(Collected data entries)

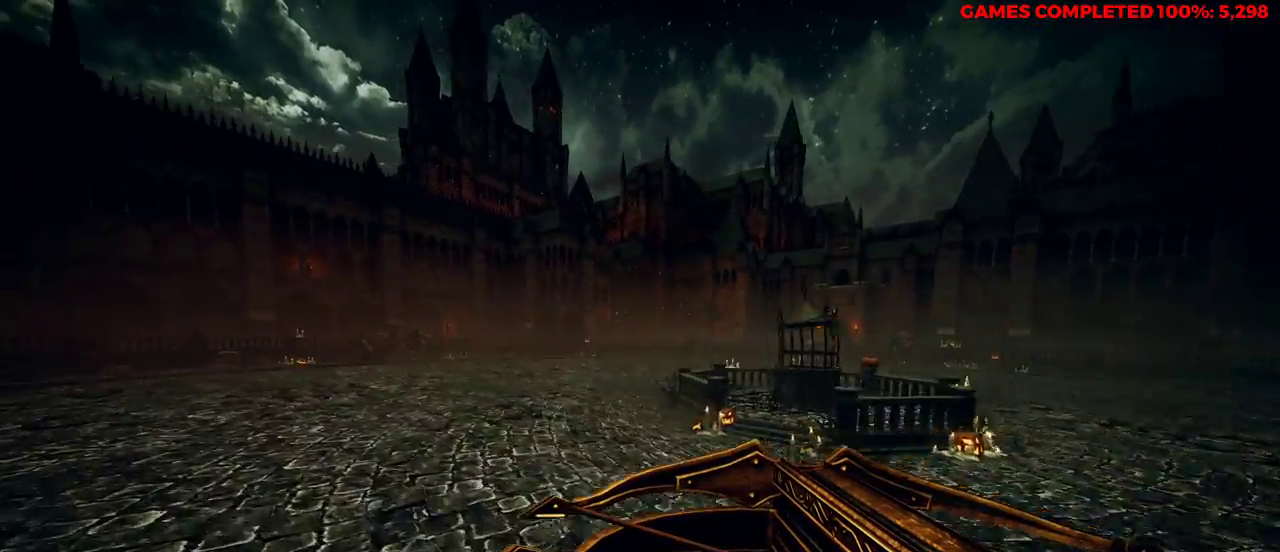
{"keys": ["a", "w"], "mouse": [], "events": [[333, "space", "down"], [483, "space", "up"]]}
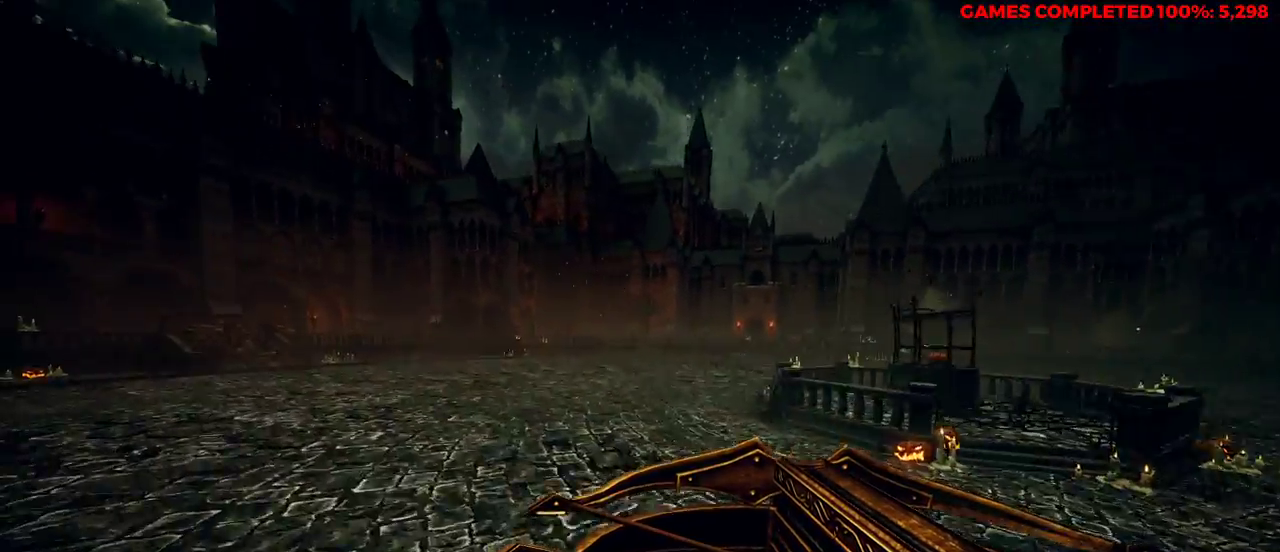
{"keys": ["a", "w"], "mouse": [], "events": []}
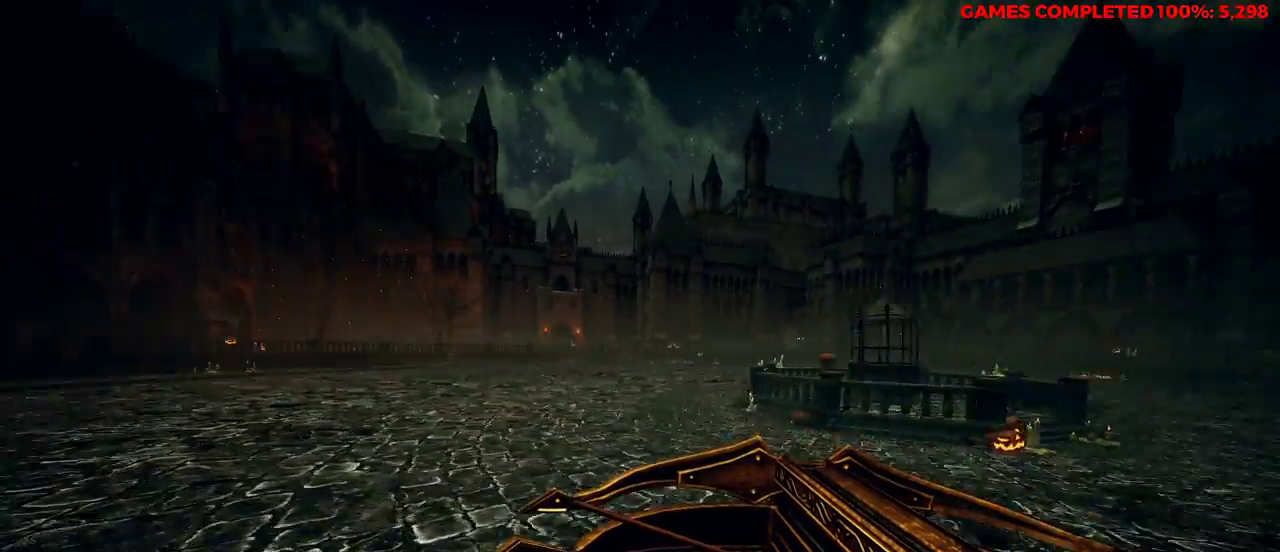
{"keys": ["a", "w"], "mouse": ["left"], "events": [[300, "mouse_left", "down"]]}
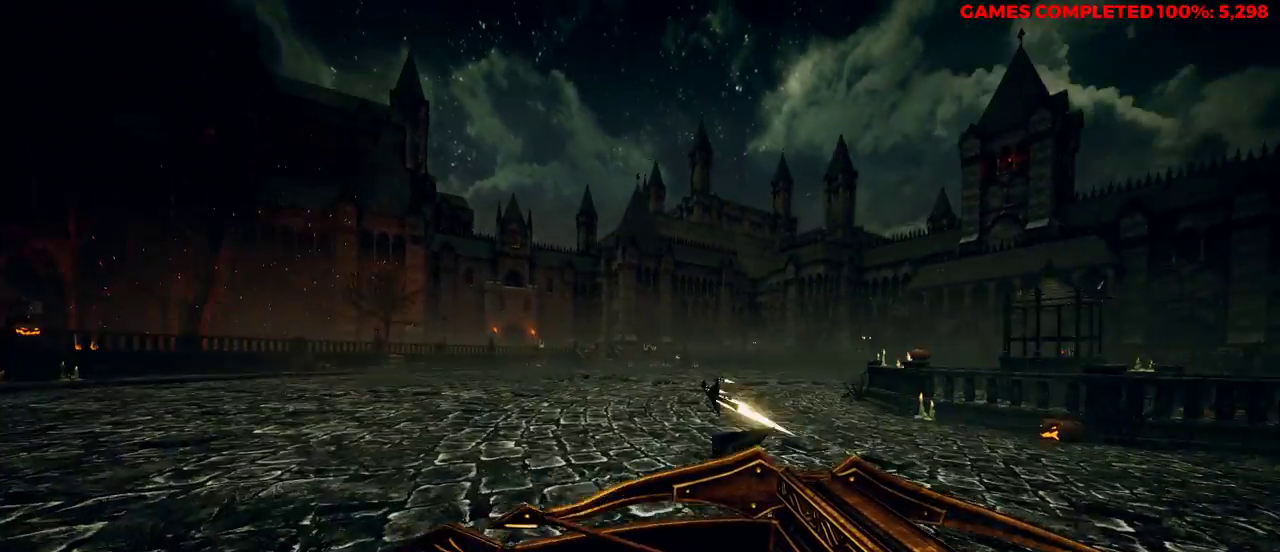
{"keys": ["a"], "mouse": ["left"], "events": [[483, "w", "up"]]}
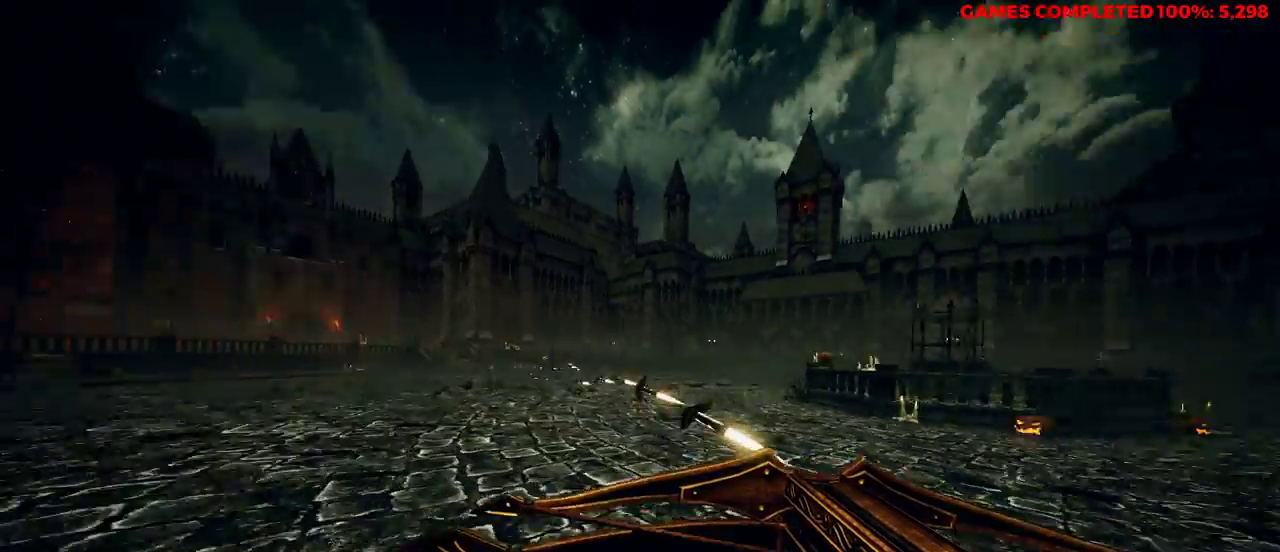
{"keys": ["a"], "mouse": ["left"], "events": []}
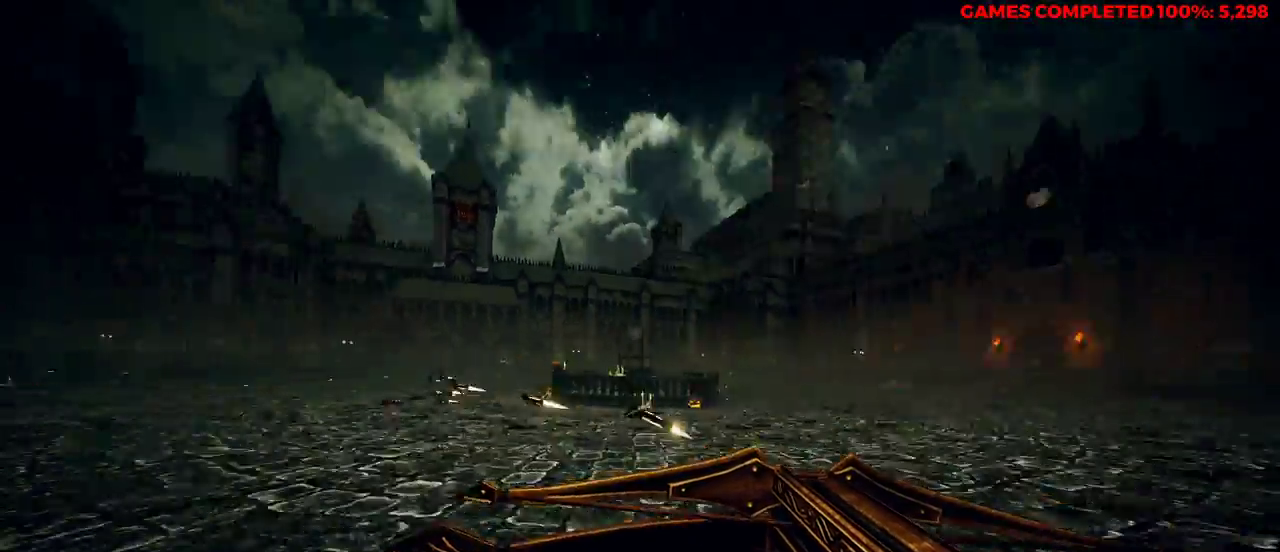
{"keys": ["d"], "mouse": ["left"], "events": [[33, "a", "up"], [33, "s", "down"], [183, "d", "down"], [400, "s", "up"]]}
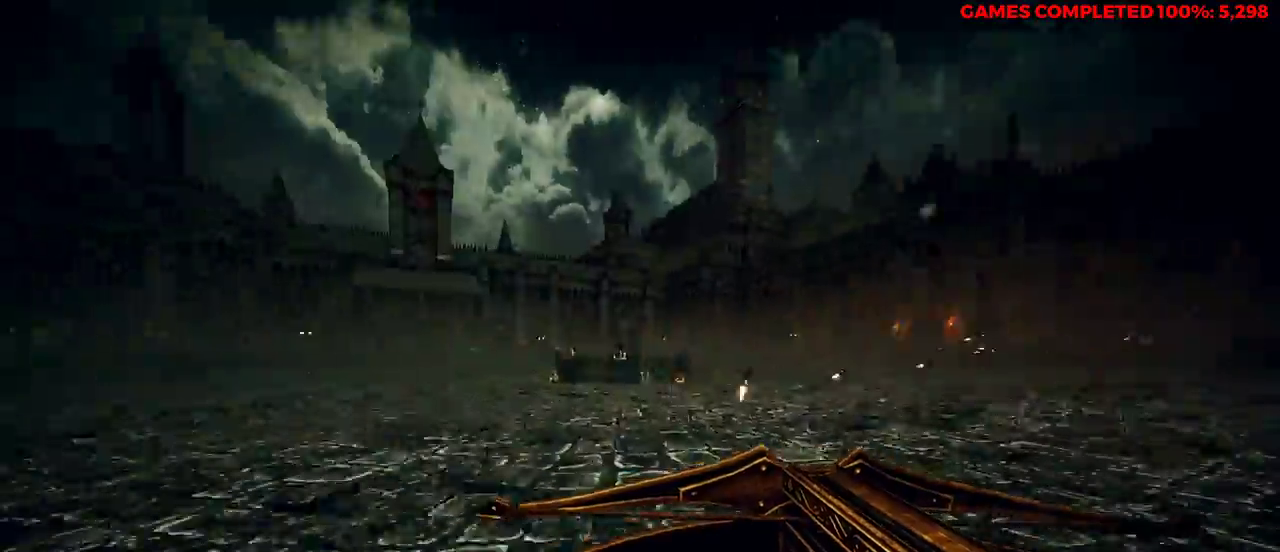
{"keys": ["d", "w"], "mouse": ["left"], "events": [[500, "w", "down"]]}
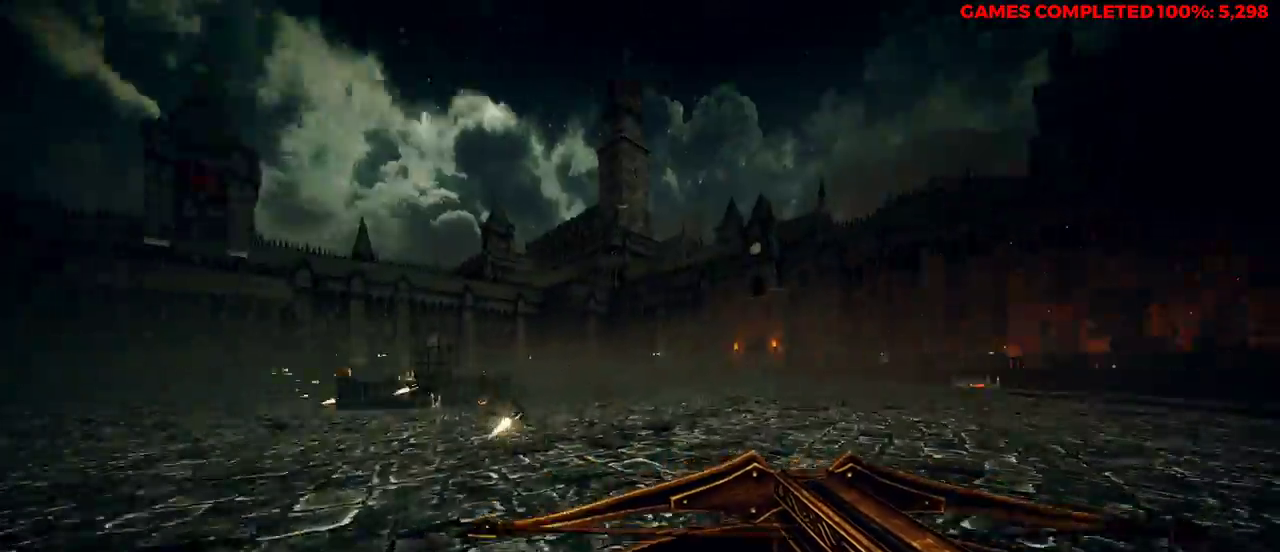
{"keys": ["d", "w"], "mouse": ["left"], "events": []}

- _TASK ITEM_: Word-for-word copy, no pictures: write out the entries above in full.

- _RESPONSE AREA_:
{"keys": ["a", "w"], "mouse": [], "events": [[333, "space", "down"], [483, "space", "up"]]}
{"keys": ["a", "w"], "mouse": [], "events": []}
{"keys": ["a", "w"], "mouse": ["left"], "events": [[300, "mouse_left", "down"]]}
{"keys": ["a"], "mouse": ["left"], "events": [[483, "w", "up"]]}
{"keys": ["a"], "mouse": ["left"], "events": []}
{"keys": ["d"], "mouse": ["left"], "events": [[33, "a", "up"], [33, "s", "down"], [183, "d", "down"], [400, "s", "up"]]}
{"keys": ["d", "w"], "mouse": ["left"], "events": [[500, "w", "down"]]}
{"keys": ["d", "w"], "mouse": ["left"], "events": []}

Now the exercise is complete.